TO BE DONE:
Copy out the data below with every occurrence of "Rendered" replaced by "Displayed" and everything else unchanged. Omit the pictures from your answer.
-------- EXERCISE MATERIALS --------
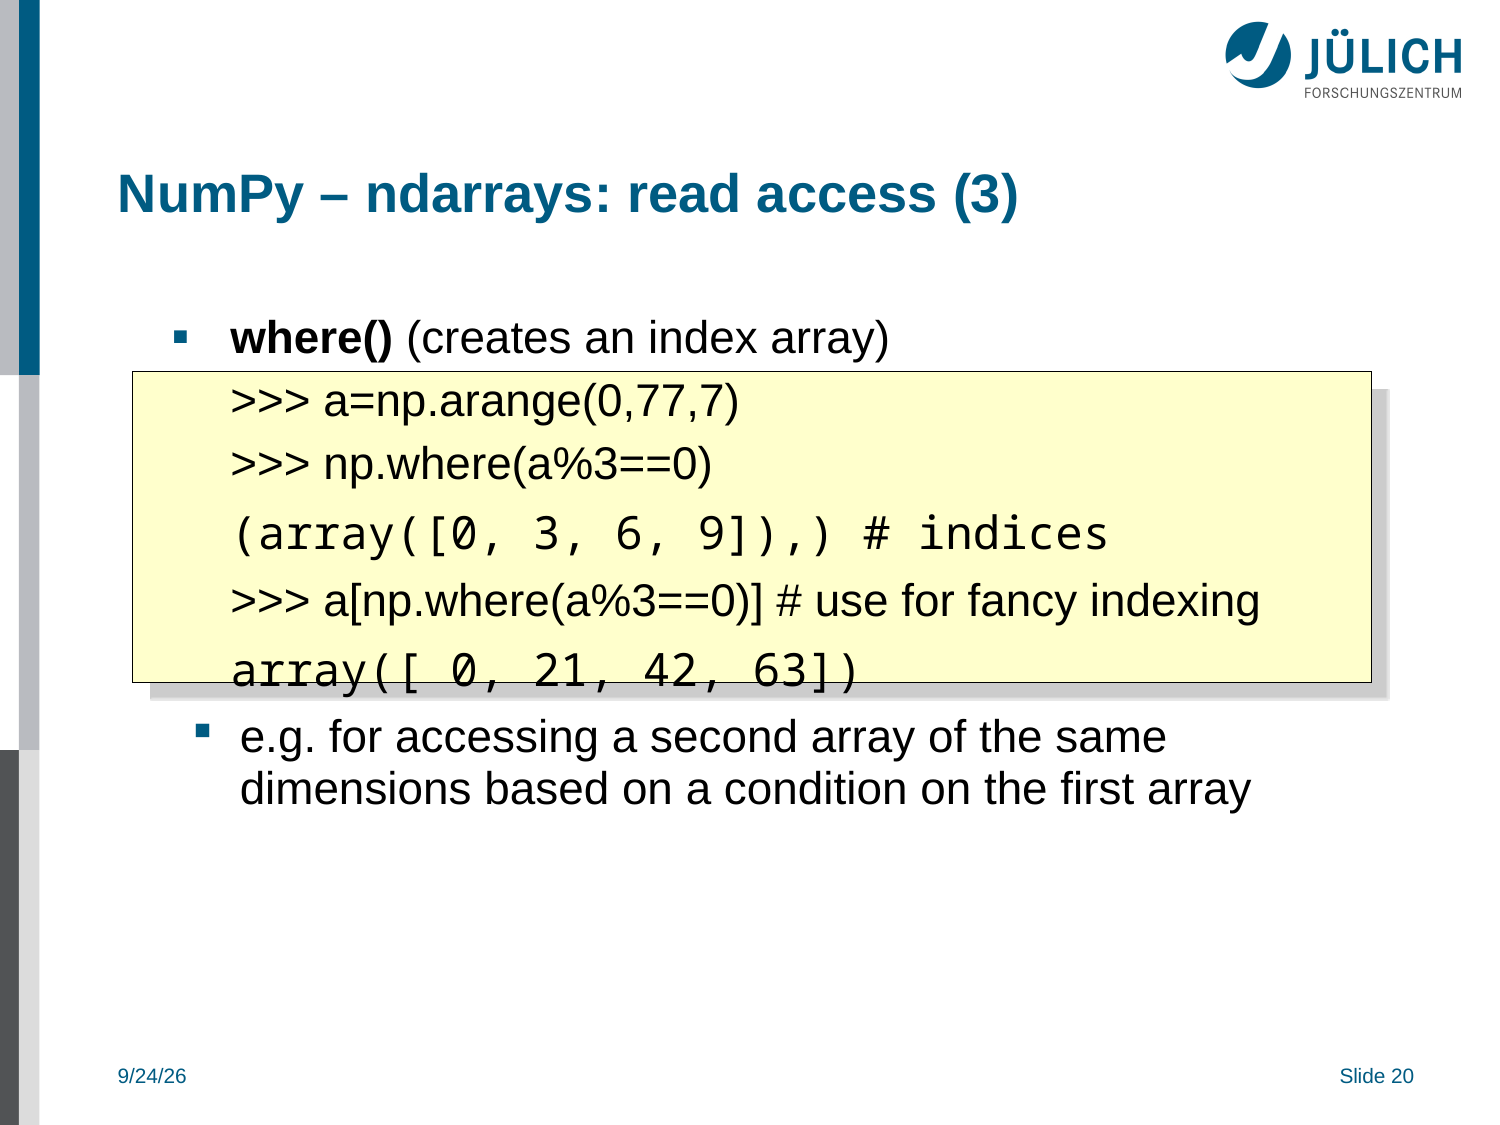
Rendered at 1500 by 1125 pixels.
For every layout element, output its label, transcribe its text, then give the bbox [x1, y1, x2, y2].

title NumPy – ndarrays: read access (3) [117, 99, 1393, 288]
list where() (creates an index array) >>> a=np.arange(0,77,7) >>> np.where(a%3==0) (array([0, 3, 6, 9]),) # indices >>> a[np.where(a%3==0)] # use for fancy indexing array([ 0, 21, 42, 63]) e.g. for accessing a second array of the same dimensions based on a condition on the first array [117, 312, 1393, 988]
picture [1224, 20, 1461, 98]
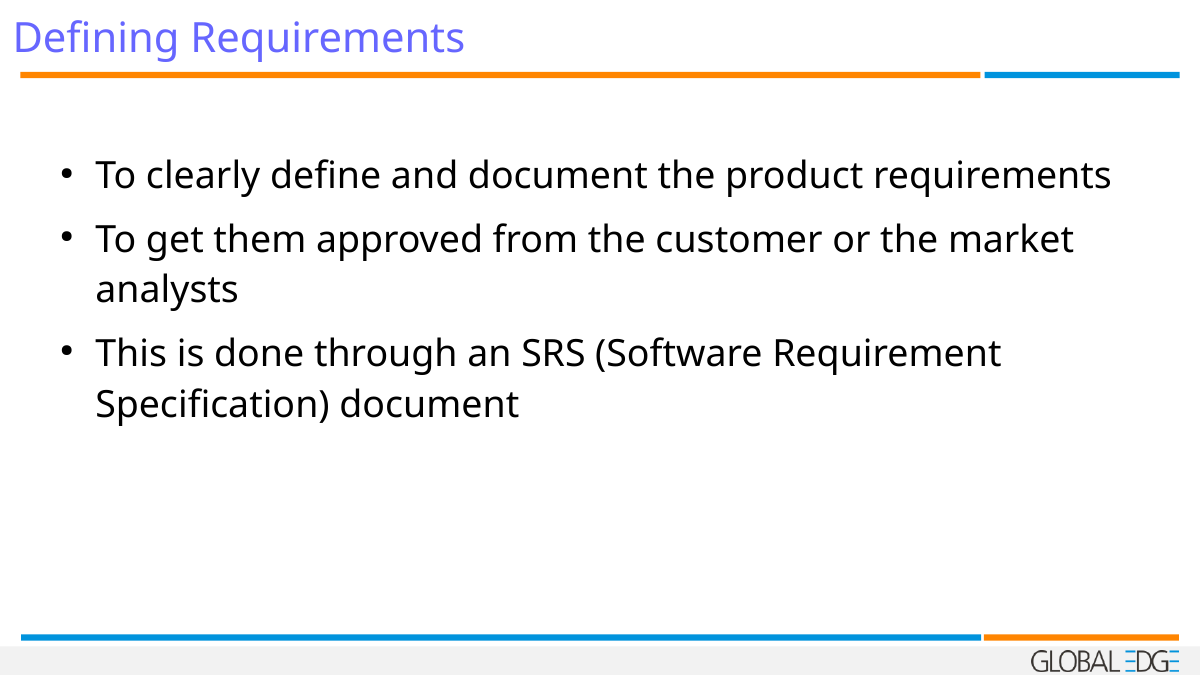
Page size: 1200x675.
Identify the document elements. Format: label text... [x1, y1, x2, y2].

picture [1031, 650, 1179, 672]
title Defining Requirements [12, 9, 1088, 63]
text_box To clearly define and document the product requirements To get them approved from the customer or the market analysts This is done through an SRS (Software Requirement Specification) document [60, 148, 1141, 541]
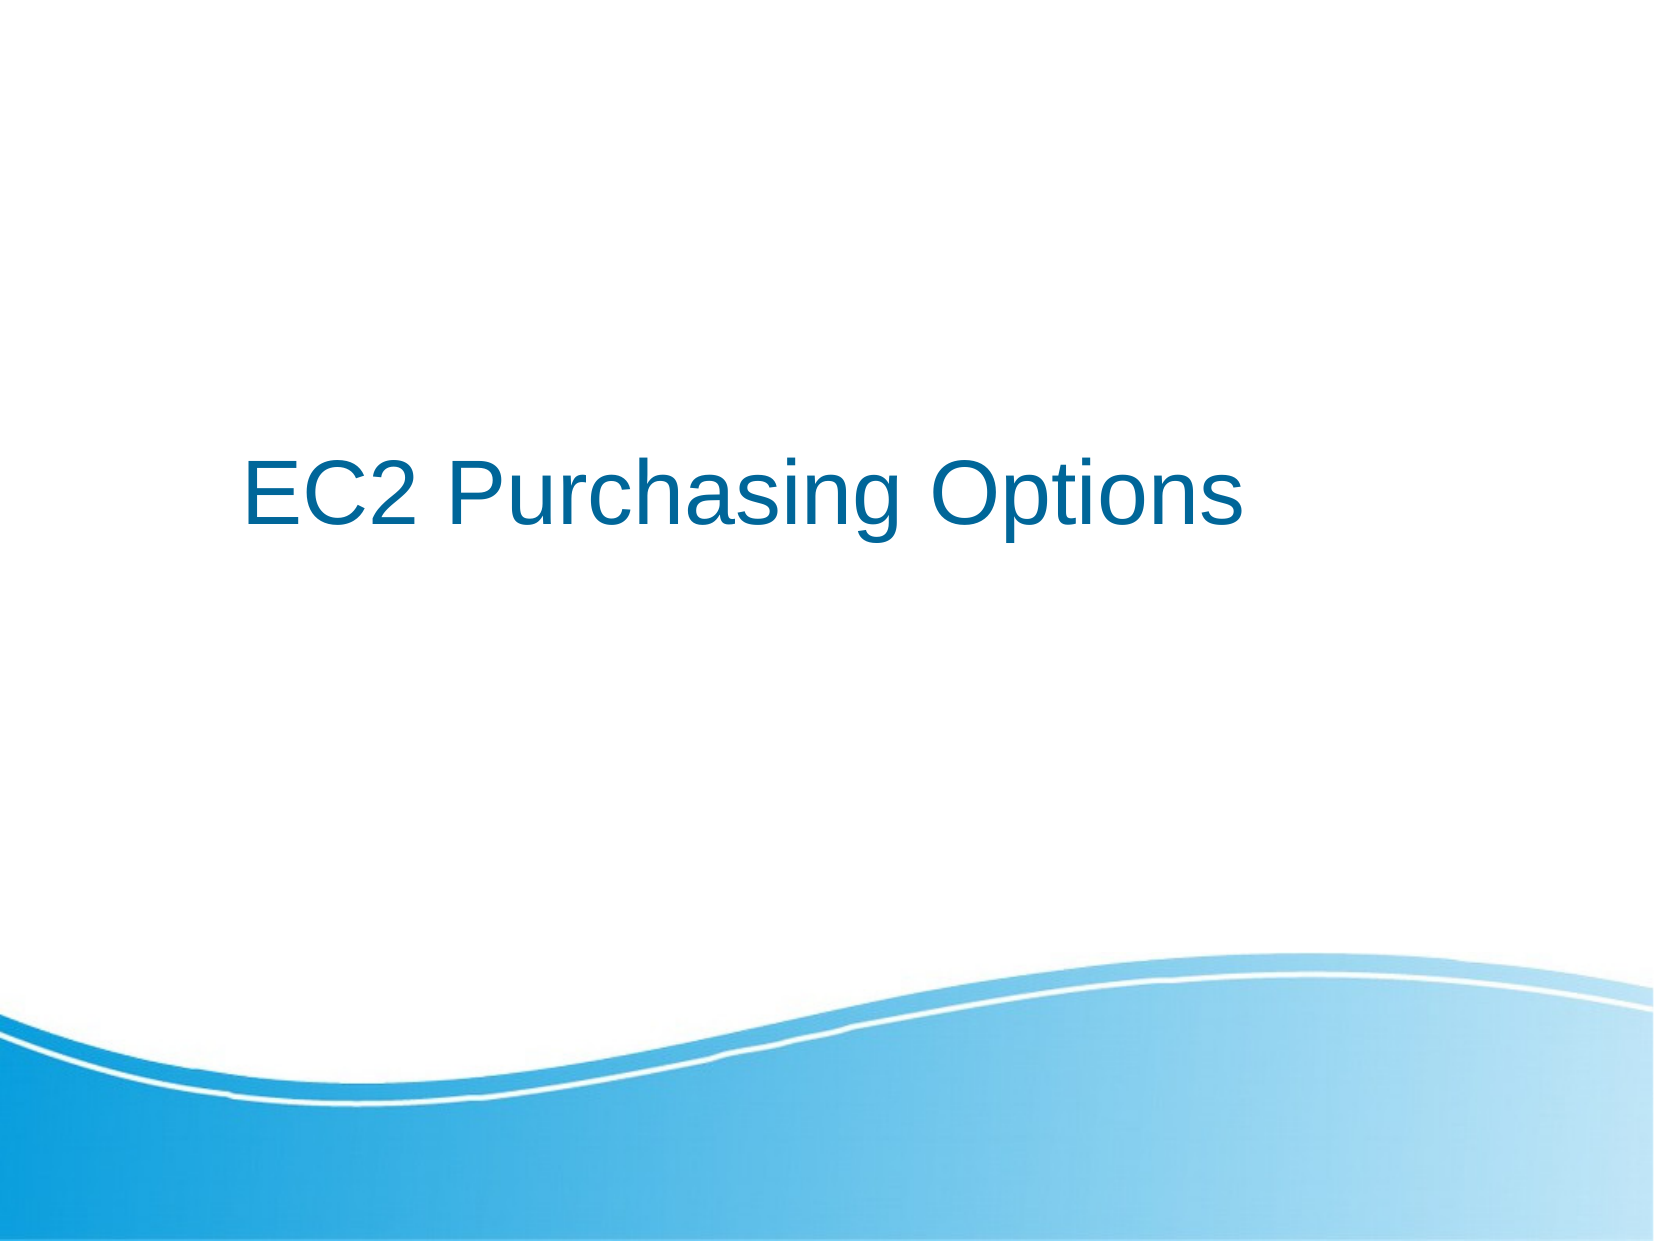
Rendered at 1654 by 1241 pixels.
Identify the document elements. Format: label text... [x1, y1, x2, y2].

title EC2 Purchasing Options [0, 384, 1489, 592]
--------
RESULT OF THE EXERCISE:
Displayed at 1500 by 1125 pixels.
For every layout element, output its label, transcribe its text, then give the bbox [x1, y1, x2, y2].

title NumPy – ndarrays: read access (3) [117, 99, 1393, 288]
list where() (creates an index array) >>> a=np.arange(0,77,7) >>> np.where(a%3==0) (array([0, 3, 6, 9]),) # indices >>> a[np.where(a%3==0)] # use for fancy indexing array([ 0, 21, 42, 63]) e.g. for accessing a second array of the same dimensions based on a condition on the first array [117, 312, 1393, 988]
picture [1224, 20, 1461, 98]
Page size: 1200x675.
Identify the document elements. Format: label text... [x1, y1, x2, y2].

picture [1031, 650, 1179, 672]
title Defining Requirements [12, 9, 1088, 63]
text_box To clearly define and document the product requirements To get them approved from the customer or the market analysts This is done through an SRS (Software Requirement Specification) document [60, 148, 1141, 541]
Displayed at 1654 by 1241 pixels.
Identify the document elements. Format: label text... [x1, y1, x2, y2].

title EC2 Purchasing Options [0, 384, 1489, 592]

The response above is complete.